New evidence showed the eight were not guilty of murder, according to Supreme Court director of criminal affairs Sujati Soedarmoko.

The Supreme Court office in Jakarta faxed instructions May 4 to the Surabaya magistrate court and local penitentiaries ordering immediate release of the eight former executives and employees of watch manufacturer Catur Putra Surya.

Before her murder in May 1993, Marsinah, an employee, led a strike in the watch factory in Surabaya, a special industrial development zone in East Java province, about 670 kilometers east of Jakarta.

Seven of those convicted in the case were serving 12 or 13 year prison terms, one a four-year term. A female executive was serving nine months.

Last November, the East Java High Court acquitted Catur Putra Surya director Yudi Susanto, who had been convicted of masterminding the murder.

An army captain, tried by a military tribunal and found guilty of knowing of the murder plot but failing to report it to his superior, was not acquitted.

The armed forces information service announced May 5 that the captain, who is completing his nine-month jail sentence, would be rehabilitated.

The acquittals came after a long, difficult legal battle fought by defense lawyers and intervention from the official national human rights commission.

Defense lawyers from Surabaya´s Legal Aid Institute disclosed to the court that their clients were illegally abducted by security officers last year.

Detained for 19 days in military custody, the defendants were tortured to extract confessions saying they were involved in the plot to kill Marsinah, declared a martyr and heroine of workers by labor activists nationwide.

From Surabaya, the national news agency Antara reported that the released prisoners were greeted by family members and lawyers.
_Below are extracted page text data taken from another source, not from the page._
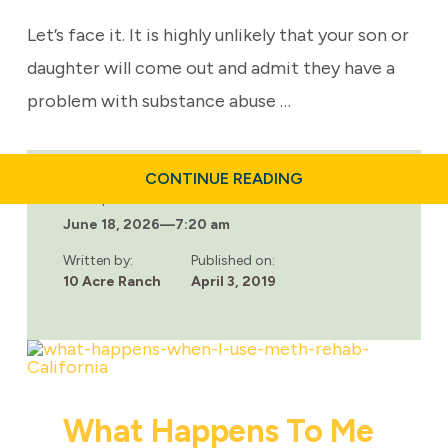
Let’s face it. It is highly unlikely that your son or
daughter will come out and admit they have a
problem with substance abuse …
ABOUT
CONTINUE READING
ARE
Last updated:
THERE
June 18, 2026
—
7:20 am
ANY
REHAB
FACILITIES
Written by:
Published on:
FOR
10 Acre Ranch
April 3, 2019
TEENS?
What Happens To Me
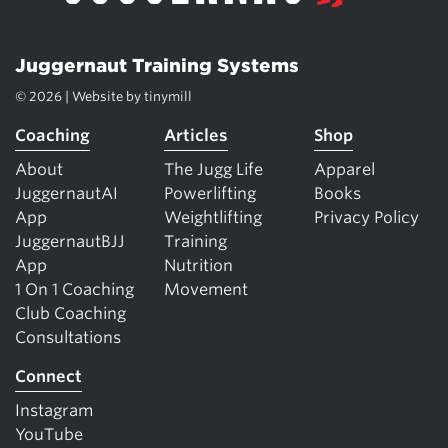
Juggernaut Training Systems
© 2026 | Website by
tinymill
Coaching
Articles
Shop
About
The Jugg Life
Apparel
JuggernautAI
Powerlifting
Books
App
Weightlifting
Privacy Policy
JuggernautBJJ
Training
App
Nutrition
1 On 1 Coaching
Movement
Club Coaching
Consultations
Connect
Instagram
YouTube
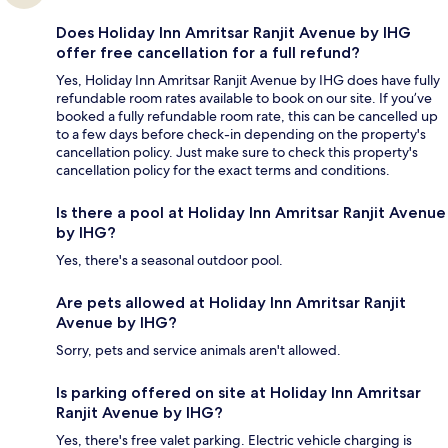
Does Holiday Inn Amritsar Ranjit Avenue by IHG
offer free cancellation for a full refund?
Yes, Holiday Inn Amritsar Ranjit Avenue by IHG does have fully
refundable room rates available to book on our site. If you’ve
booked a fully refundable room rate, this can be cancelled up
to a few days before check-in depending on the property's
cancellation policy. Just make sure to check this property's
cancellation policy for the exact terms and conditions.
Is there a pool at Holiday Inn Amritsar Ranjit Avenue
by IHG?
Yes, there's a seasonal outdoor pool.
Are pets allowed at Holiday Inn Amritsar Ranjit
Avenue by IHG?
Sorry, pets and service animals aren't allowed.
Is parking offered on site at Holiday Inn Amritsar
Ranjit Avenue by IHG?
Yes, there's free valet parking. Electric vehicle charging is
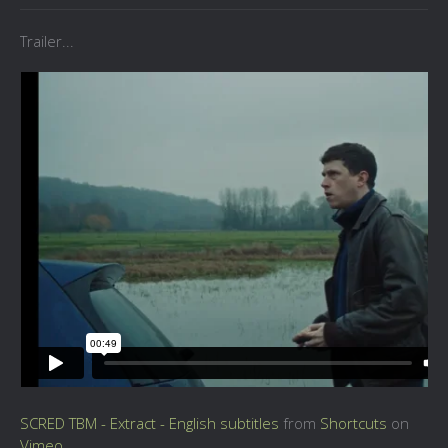
Trailer...
SCRED TBM - Extract - English subtitles
from
Shortcuts
on
Vimeo
.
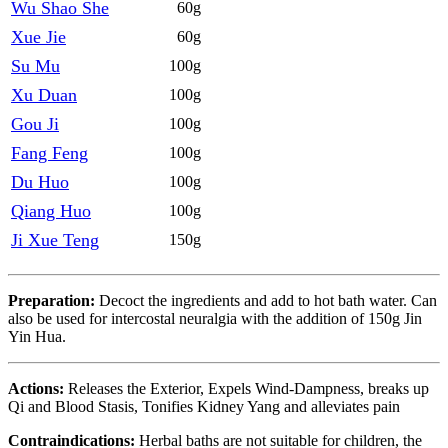
Wu Shao She
60g
Xue Jie
60g
Su Mu
100g
Xu Duan
100g
Gou Ji
100g
Fang Feng
100g
Du Huo
100g
Qiang Huo
100g
Ji Xue Teng
150g
Preparation:
Decoct the ingredients and add to hot bath water. Can
also be used for intercostal neuralgia with the addition of 150g Jin
Yin Hua.
Actions:
Releases the Exterior, Expels Wind-Dampness, breaks up
Qi and Blood Stasis, Tonifies Kidney Yang and alleviates pain
Contraindications:
Herbal baths are not suitable for children, the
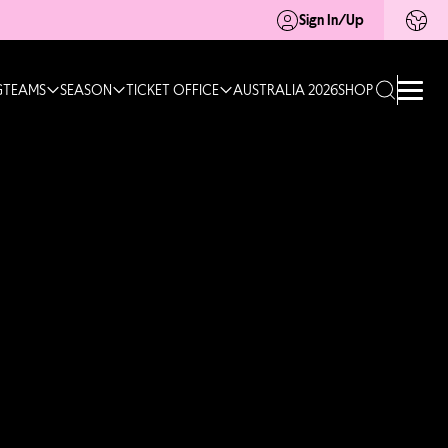
Sign In/Up
G
TEAMS
SEASON
TICKET OFFICE
AUSTRALIA 2026
SHOP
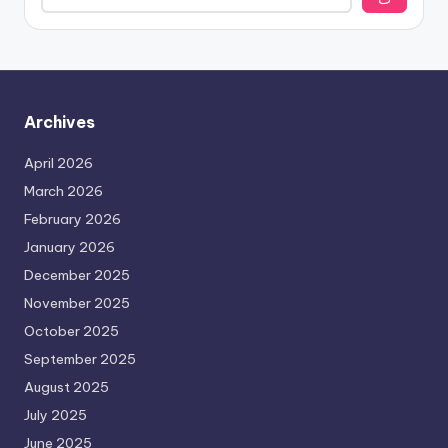
Archives
April 2026
March 2026
February 2026
January 2026
December 2025
November 2025
October 2025
September 2025
August 2025
July 2025
June 2025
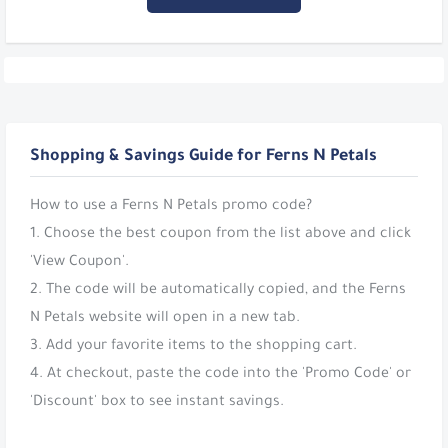
Shopping & Savings Guide for Ferns N Petals
How to use a Ferns N Petals promo code?
1. Choose the best coupon from the list above and click
'View Coupon'.
2. The code will be automatically copied, and the Ferns
N Petals website will open in a new tab.
3. Add your favorite items to the shopping cart.
4. At checkout, paste the code into the 'Promo Code' or
'Discount' box to see instant savings.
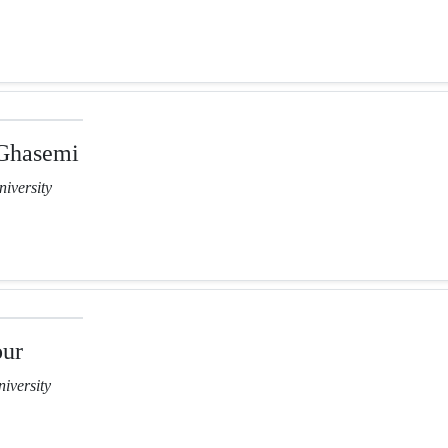
Ghasemi
iversity
our
iversity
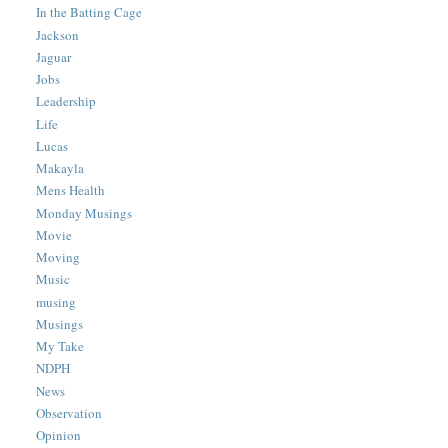
In the Batting Cage
Jackson
Jaguar
Jobs
Leadership
Life
Lucas
Makayla
Mens Health
Monday Musings
Movie
Moving
Music
musing
Musings
My Take
NDPH
News
Observation
Opinion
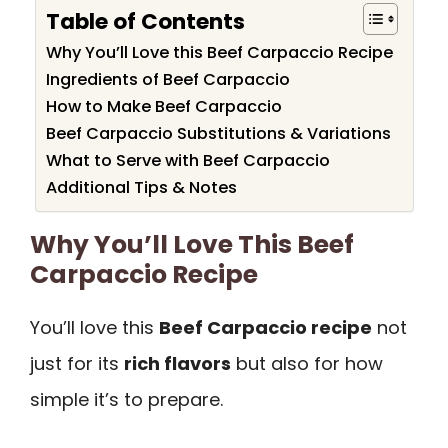
Table of Contents
Why You’ll Love this Beef Carpaccio Recipe
Ingredients of Beef Carpaccio
How to Make Beef Carpaccio
Beef Carpaccio Substitutions & Variations
What to Serve with Beef Carpaccio
Additional Tips & Notes
Why You’ll Love This Beef
Carpaccio Recipe
You’ll love this
Beef Carpaccio recipe
not
just for its
rich flavors
but also for how
simple it’s to prepare.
Before going home, the former convicts bathed at a hotel and celebrated their release.

Jakarta´s Yayasan Lembaga Bantuan Hukum Indonesia (YLBHI, Indonesia legal aid institute) called the acquittal a "brave decision" that "satisfies people´s thirst for justice amid the confidence crisis regarding judicial institutions in this country."

YLBHI officials also urged police to reopen the investigation into Marsinah´s murder to find the real culprits.

They suggested that investigators connect the case to government labor control policies that they say justify repression to settle labor conflicts.

Meanwhile, Edward Sahetapy, a law professor at Surabaya´s Airlangga University, urged authorities to use military police in the new investigation.

According to Sahetapy, military police would be in a better position than local police to interrogate military officers involved in abducting and torturing the former convictees to produce false confessions.